== WHAT NEEDS TO BE DONE ==
Beginning with the line that has "Table 2. CNN420" and ending with the line that has "Figure 9. Tire-pavement", retype the entries below exactly, except for the pictures.

== EXERCISE INPUT ==

%%

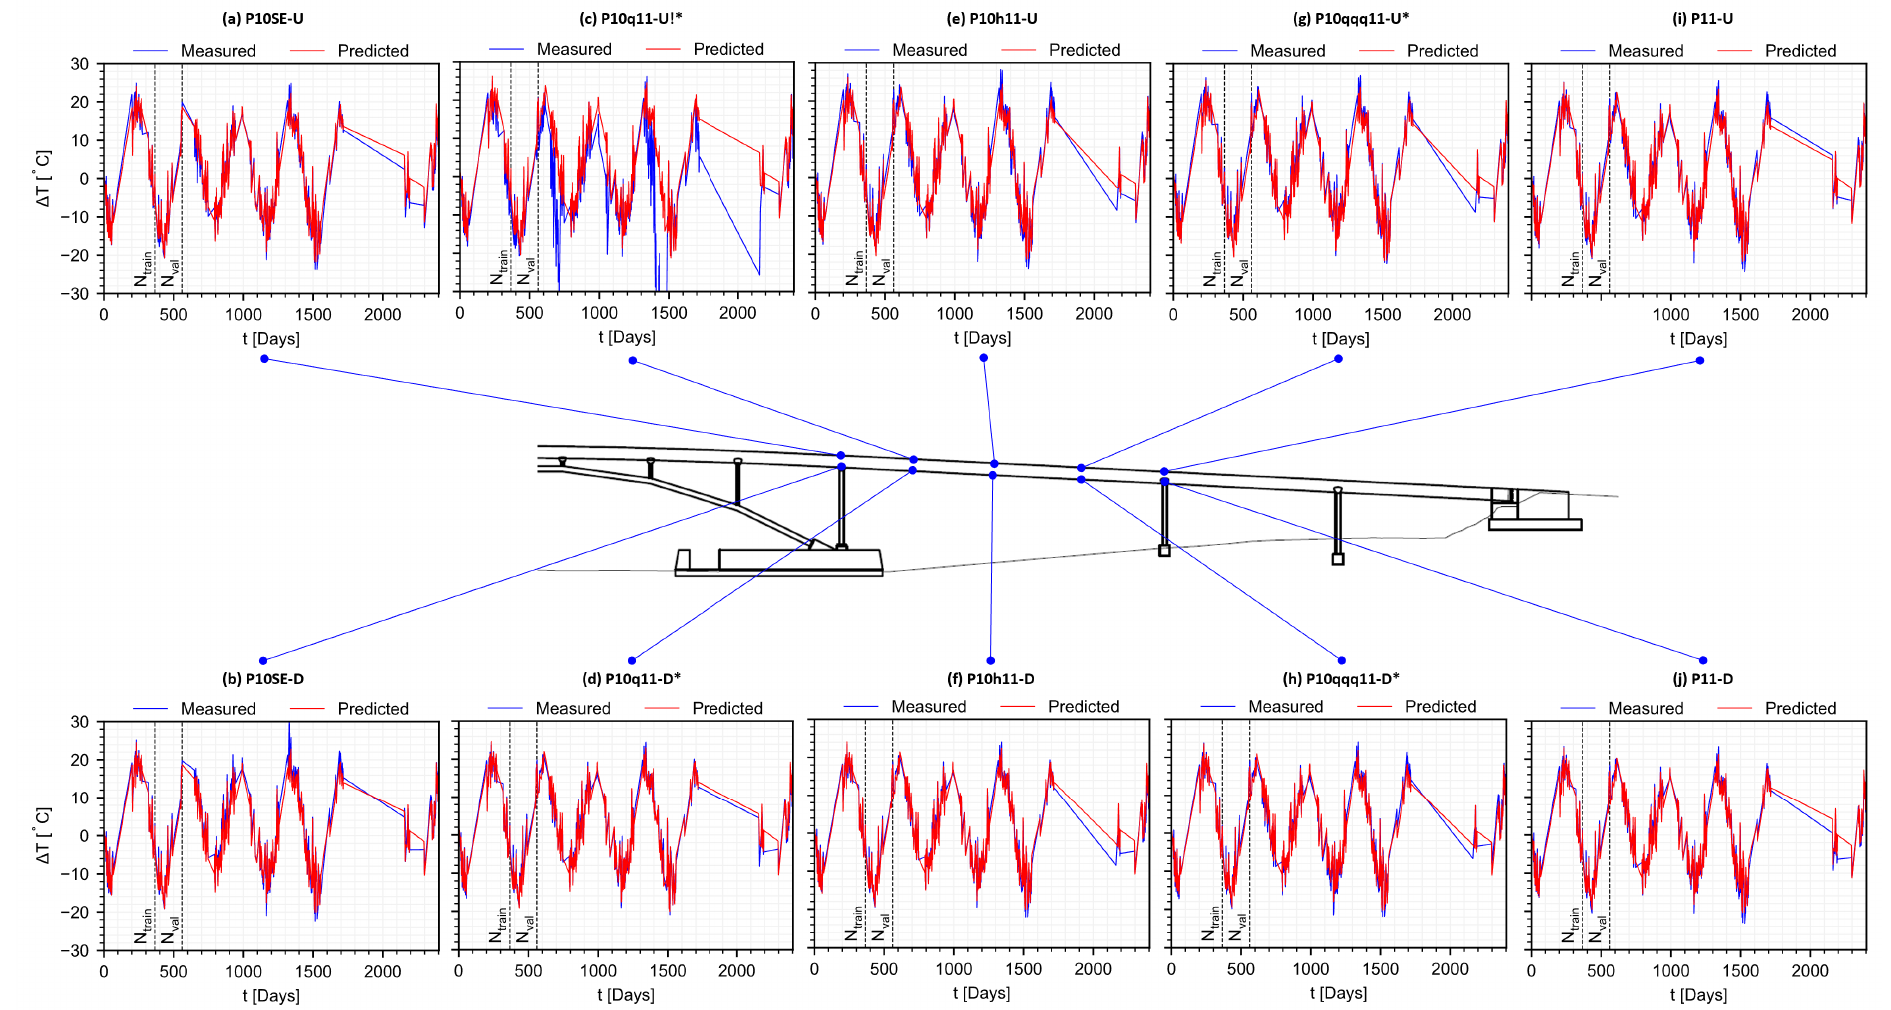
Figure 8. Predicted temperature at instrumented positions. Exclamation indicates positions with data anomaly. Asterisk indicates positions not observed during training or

%%
%%

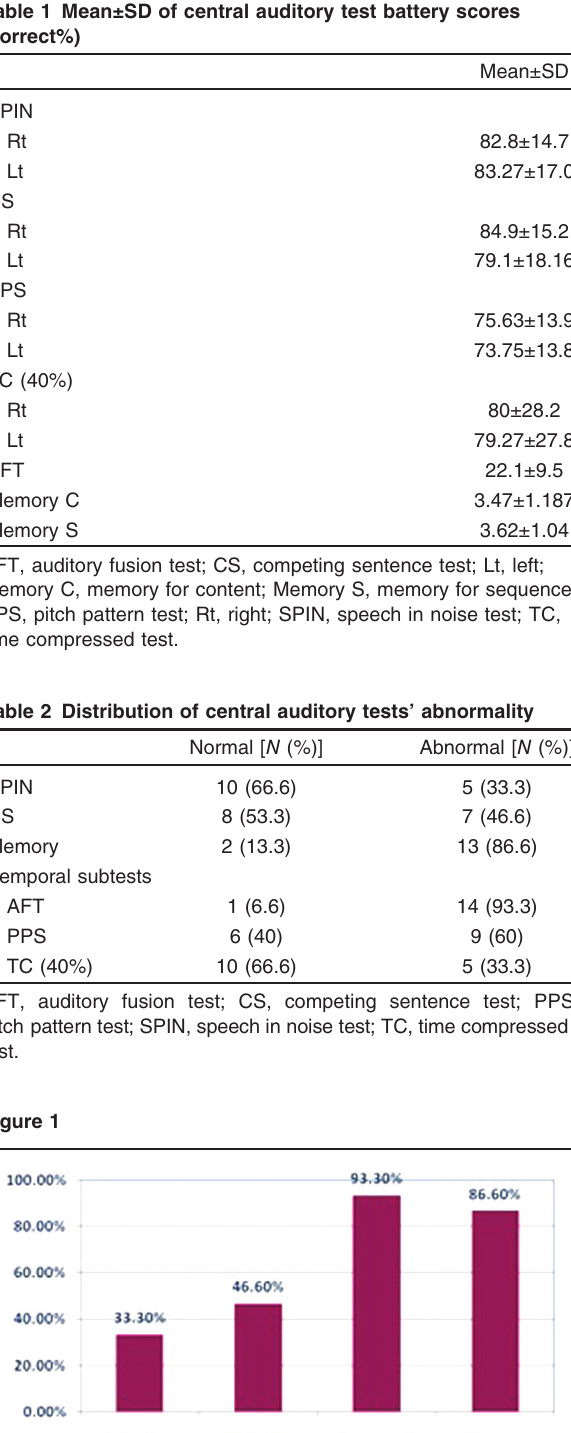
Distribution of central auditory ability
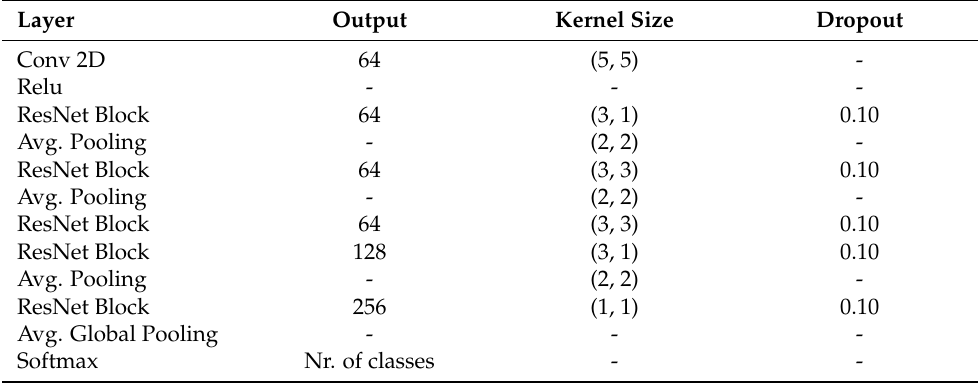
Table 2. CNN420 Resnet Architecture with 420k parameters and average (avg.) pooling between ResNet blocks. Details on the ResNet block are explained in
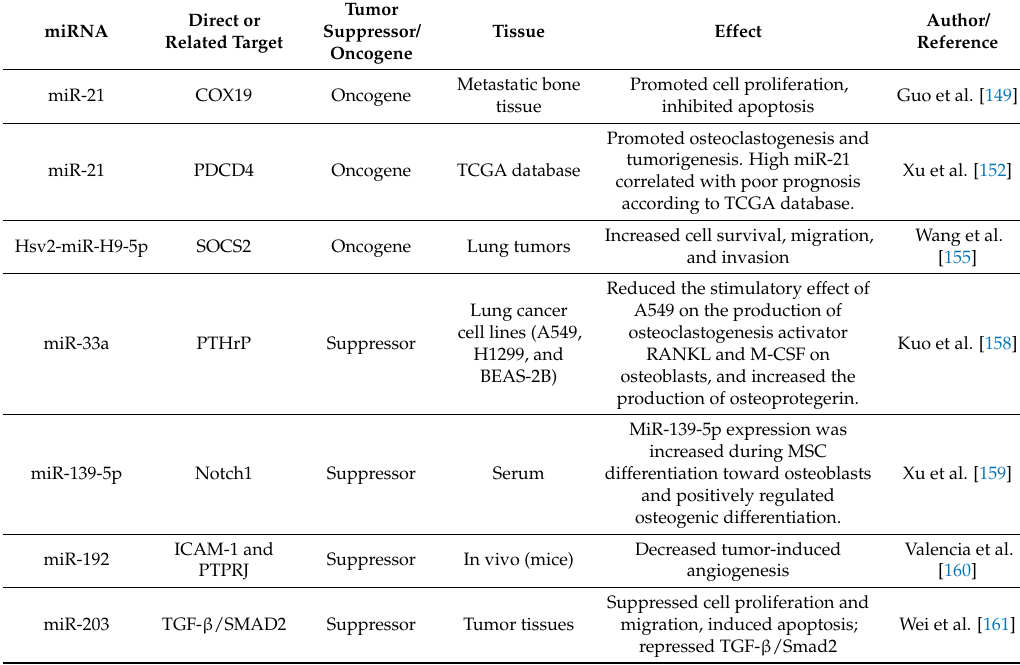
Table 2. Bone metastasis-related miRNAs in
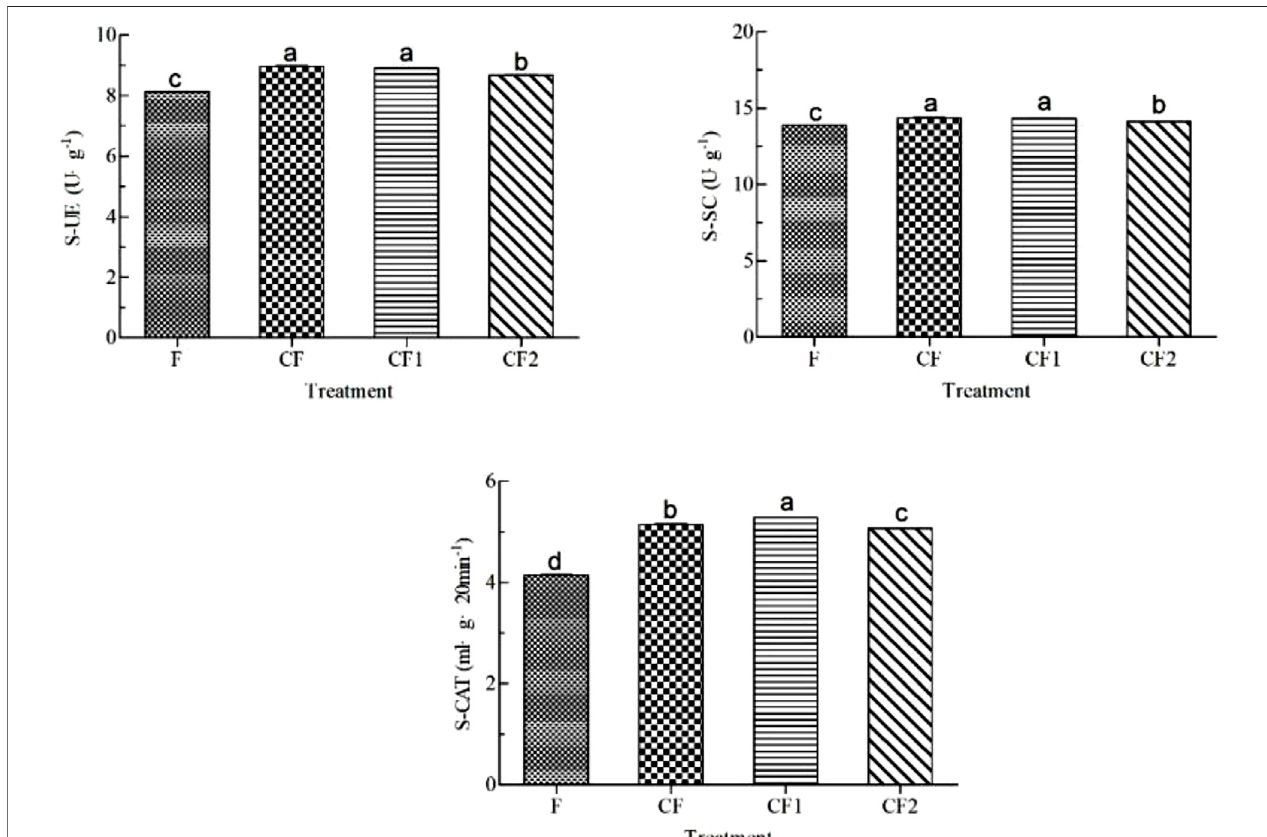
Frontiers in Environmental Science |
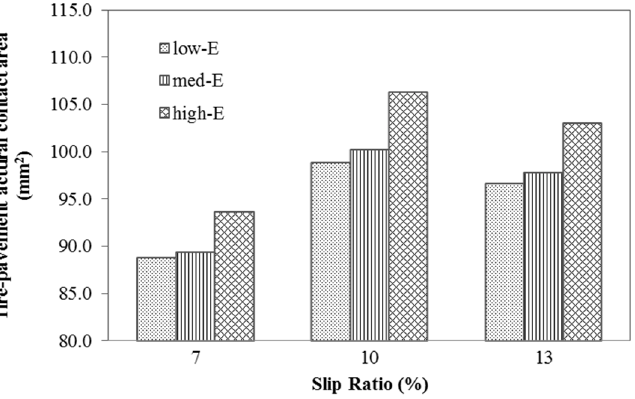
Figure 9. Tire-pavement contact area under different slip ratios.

%%

== OUTPUT OF THE TASK ==
Table 2. CNN420 Resnet Architecture with 420k parameters and average (avg.) pooling between ResNet blocks. Details on the ResNet block are explained in
Table 2. Bone metastasis-related miRNAs in
Frontiers in Environmental Science |
Figure 9. Tire-pavement contact area under different slip ratios.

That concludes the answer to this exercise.